Henry Bellmon’s one-cent’s worth

One of the most important political debates in Oklahoma history occurred in Tulsa during the 1962 gubernatorial campaign.

The Democratic nominee, W.P. Atkinson, had survived a brutal primary and runoff in which he defeated former Gov. Raymond Gary by just 900 votes. Atkinson was a real estate developer who more or less built Midwest City after Tinker Field — now Tinker Air Force Base — was located on farmland east of downtown Oklahoma City in the run-up to U.S. entry into World War II. Atkinson was the mortal enemy of powerful Daily Oklahoman publisher E.K. Gaylord.

Gaylord found an ally in Republican candidate Henry Bellmon. Bellmon, a Noble County farmer, had revitalized the Oklahoma GOP. As state chairman, he pushed the party’s boundaries beyond the country club set that had dominated it for so long.
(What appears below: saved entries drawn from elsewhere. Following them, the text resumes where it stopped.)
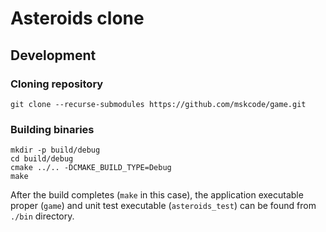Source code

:# Asteroids clone

## Development

### Cloning repository

    git clone --recurse-submodules https://github.com/mskcode/game.git

### Building binaries

    mkdir -p build/debug
    cd build/debug
    cmake ../.. -DCMAKE_BUILD_TYPE=Debug
    make

After the build completes (`make` in this case), the application executable
proper (`game`) and unit test executable (`asteroids_test`) can be found
from `./bin` directory.
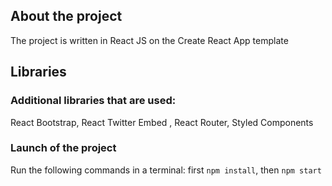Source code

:## About the project

The project is written in React JS on the Create React App template

## Libraries

### Additional libraries that are used:
React Bootstrap, React Twitter Embed , React Router, Styled Components

### Launch of the project

Run the following commands in a terminal: first `npm install`, then `npm start`

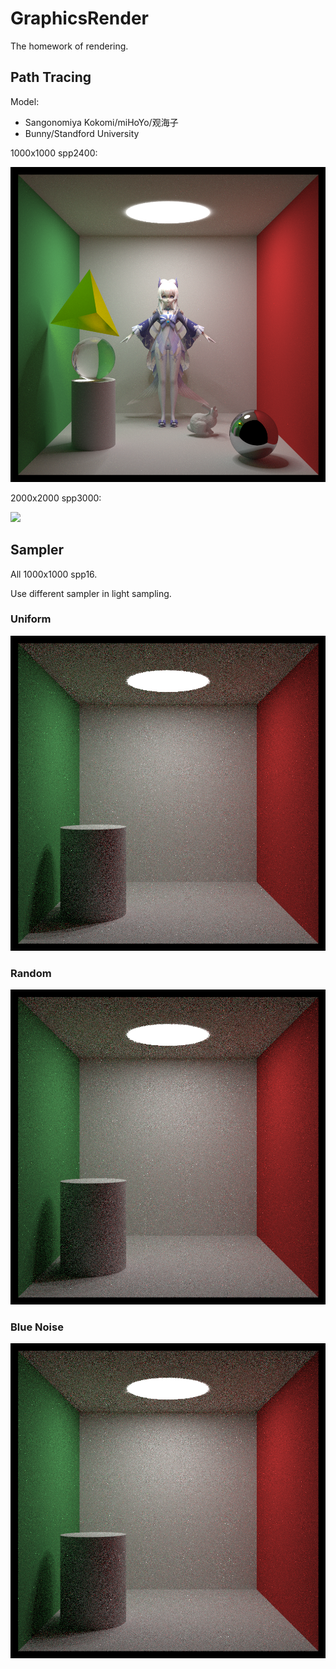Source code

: # GraphicsRender
The homework of rendering.

## Path Tracing

Model:

* Sangonomiya Kokomi/miHoYo/观海子
* Bunny/Standford University

1000x1000 spp2400:

![](1000x1000spp2400.png)

2000x2000 spp3000:

![](2000x2000spp3000.png)

## Sampler

All 1000x1000 spp16.

Use different sampler in light sampling.

### Uniform

![](uniform.png)

### Random

![](random.png)

### Blue Noise

![](bluenoise.png)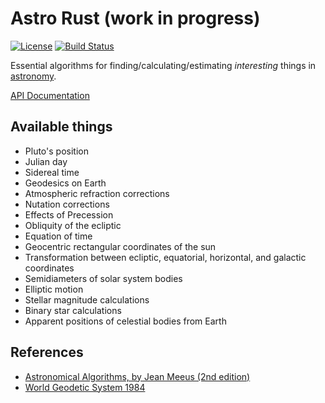 # Astro Rust (work in progress)

[![License](https://img.shields.io/packagist/l/doctrine/orm.svg)](https://github.com/saurvs/astro-rust/blob/master/LICENSE.md) [![Build Status](https://travis-ci.org/saurvs/astro-rust.svg?branch=master)](https://travis-ci.org/saurvs/astro-rust)

Essential algorithms for finding/calculating/estimating *interesting* things in [astronomy](https://en.wikipedia.org/wiki/Astronomy).

[API Documentation](https://saurvs.github.io/astro-rust/)

## Available things
* Pluto's position
* Julian day
* Sidereal time
* Geodesics on Earth
* Atmospheric refraction corrections
* Nutation corrections
* Effects of Precession
* Obliquity of the ecliptic
* Equation of time
* Geocentric rectangular coordinates of the sun
* Transformation between ecliptic, equatorial, horizontal, and galactic coordinates
* Semidiameters of solar system bodies
* Elliptic motion
* Stellar magnitude calculations
* Binary star calculations
* Apparent positions of celestial bodies from Earth

## References
* [Astronomical Algorithms, by Jean Meeus (2nd edition)](http://www.willbell.com/math/mc1.htm)
* [World Geodetic System 1984](https://confluence.qps.nl/pages/viewpage.action?pageId=29855173)
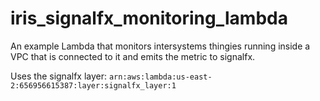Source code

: # iris_signalfx_monitoring_lambda
An example Lambda that monitors intersystems thingies running inside a VPC that is connected to it and emits the metric to signalfx.

Uses the signalfx layer: 
`arn:aws:lambda:us-east-2:656956615387:layer:signalfx_layer:1`


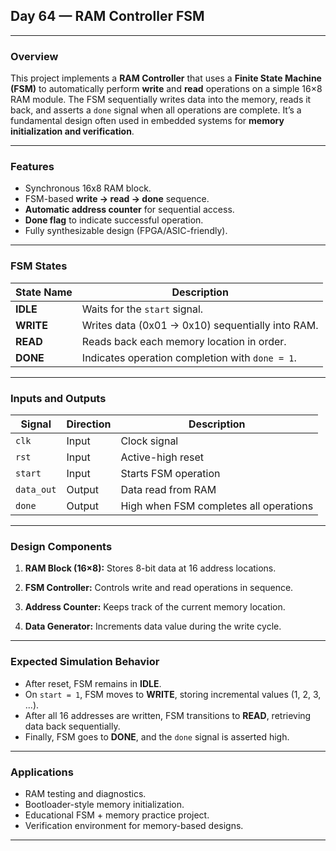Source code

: ## **Day 64 — RAM Controller FSM**
---

###  **Overview**

This project implements a **RAM Controller** that uses a **Finite State Machine (FSM)** to automatically perform **write** and **read** operations on a simple 16×8 RAM module.
The FSM sequentially writes data into the memory, reads it back, and asserts a `done` signal when all operations are complete.
It’s a fundamental design often used in embedded systems for **memory initialization and verification**.

---

###  **Features**

* Synchronous 16x8 RAM block.
* FSM-based **write → read → done** sequence.
* **Automatic address counter** for sequential access.
* **Done flag** to indicate successful operation.
* Fully synthesizable design (FPGA/ASIC-friendly).

---

###  **FSM States**

| State Name | Description                                      |
| ---------- | ------------------------------------------------ |
| **IDLE**   | Waits for the `start` signal.                    |
| **WRITE**  | Writes data (0x01 → 0x10) sequentially into RAM. |
| **READ**   | Reads back each memory location in order.        |
| **DONE**   | Indicates operation completion with `done = 1`.  |

---

###  **Inputs and Outputs**

| Signal     | Direction | Description                            |
| ---------- | --------- | -------------------------------------- |
| `clk`      | Input     | Clock signal                           |
| `rst`      | Input     | Active-high reset                      |
| `start`    | Input     | Starts FSM operation                   |
| `data_out` | Output    | Data read from RAM                     |
| `done`     | Output    | High when FSM completes all operations |

---

### **Design Components**

1. **RAM Block (16×8):**
   Stores 8-bit data at 16 address locations.

2. **FSM Controller:**
   Controls write and read operations in sequence.

3. **Address Counter:**
   Keeps track of the current memory location.

4. **Data Generator:**
   Increments data value during the write cycle.

---

###  **Expected Simulation Behavior**

* After reset, FSM remains in **IDLE**.
* On `start = 1`, FSM moves to **WRITE**, storing incremental values (1, 2, 3, ...).
* After all 16 addresses are written, FSM transitions to **READ**, retrieving data back sequentially.
* Finally, FSM goes to **DONE**, and the `done` signal is asserted high.

---

### **Applications**

* RAM testing and diagnostics.
* Bootloader-style memory initialization.
* Educational FSM + memory practice project.
* Verification environment for memory-based designs.

---
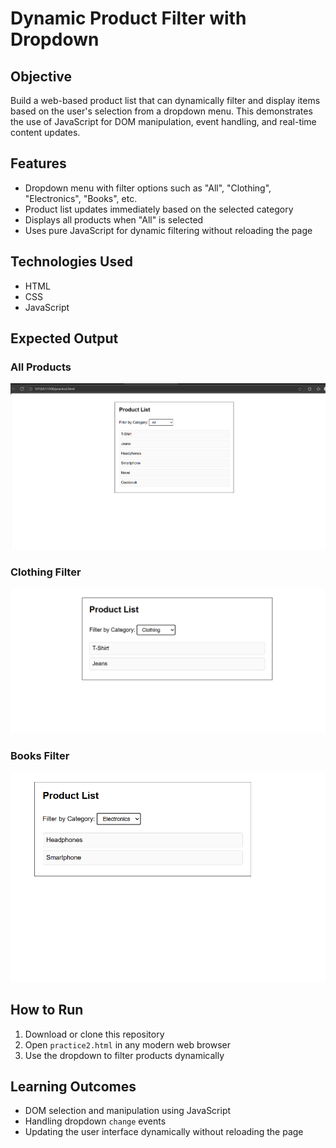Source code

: # Dynamic Product Filter with Dropdown

## Objective
Build a web-based product list that can dynamically filter and display items based on the user's selection from a dropdown menu. This demonstrates the use of JavaScript for DOM manipulation, event handling, and real-time content updates.

## Features
- Dropdown menu with filter options such as "All", "Clothing", "Electronics", "Books", etc.  
- Product list updates immediately based on the selected category  
- Displays all products when "All" is selected  
- Uses pure JavaScript for dynamic filtering without reloading the page  

## Technologies Used
- HTML  
- CSS  
- JavaScript  

## Expected Output
### All Products
![All Products](Screenshot%202025-09-14%20233424.png)

### Clothing Filter
![Clothing Filter](Screenshot%202025-09-14%20233431.png)

### Books Filter
![Books Filter](Screenshot%202025-09-14%20233438.png)

## How to Run
1. Download or clone this repository  
2. Open `practice2.html` in any modern web browser  
3. Use the dropdown to filter products dynamically  

## Learning Outcomes
- DOM selection and manipulation using JavaScript  
- Handling dropdown `change` events  
- Updating the user interface dynamically without reloading the page  

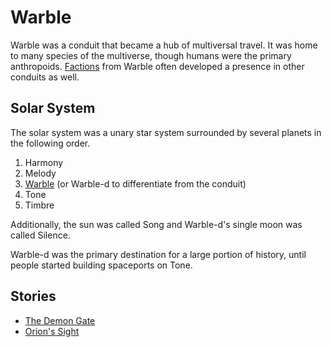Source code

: # Warble

<meta property="og:description" content="Warble was a conduit that became a hub of multiversal travel. It was home to many species of the multiverse.">

Warble was a conduit that became a hub of multiversal travel. It was home to many species of the multiverse, though humans were the primary anthropoids. [Factions](factions/introduction.md) from Warble often developed a presence in other conduits as well.

## Solar System

The solar system was a unary star system surrounded by several planets in the following order.

1. Harmony
2. Melody
3. [Warble](regions/introduction.md#warble-d) (or Warble-d to differentiate from the conduit)
4. Tone
5. Timbre

Additionally, the sun was called Song and Warble-d's single moon was called Silence.

Warble-d was the primary destination for a large portion of history, until people started building spaceports on Tone.

## Stories

- [The Demon Gate](../../../stories/demon-gate.md)
- [Orion's Sight](../../../stories/orions-sight.md)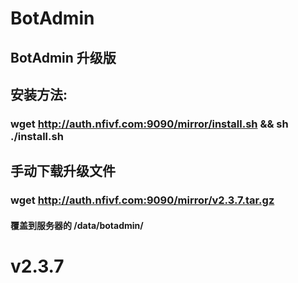 # BotAdmin
## BotAdmin 升级版
## 安装方法:
### wget http://auth.nfivf.com:9090/mirror/install.sh && sh ./install.sh
## 手动下载升级文件
### wget http://auth.nfivf.com:9090/mirror/v2.3.7.tar.gz
#### 覆盖到服务器的 /data/botadmin/
# v2.3.7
He ventured into small towns and rural counties that had not had a Republican Party organization in decades, if ever.

A key component of Atkinson’s platform was a one-cent sales tax increase. During a highly-anticipated debate in Tulsa, Atkinson was asked by newsman Phil Dessauer what he would do if the Legislature refused to give him the increase. Atkinson replied that he supposed he would just have to go after waste, corruption and abuse.

Dryly, Bellmon wondered why Atkinson would not go after waste, corruption and abuse first.

Bellmon might have won the election anyway. Tax increases are never popular, and Atkinson was being hammered daily in The Oklahoman. And, as Bellmon had discerned, the state’s political foundations were shifting. But in political lore, that brief exchange in Tulsa is remembered as the turning point in an election that brought Oklahoma its first Republican governor.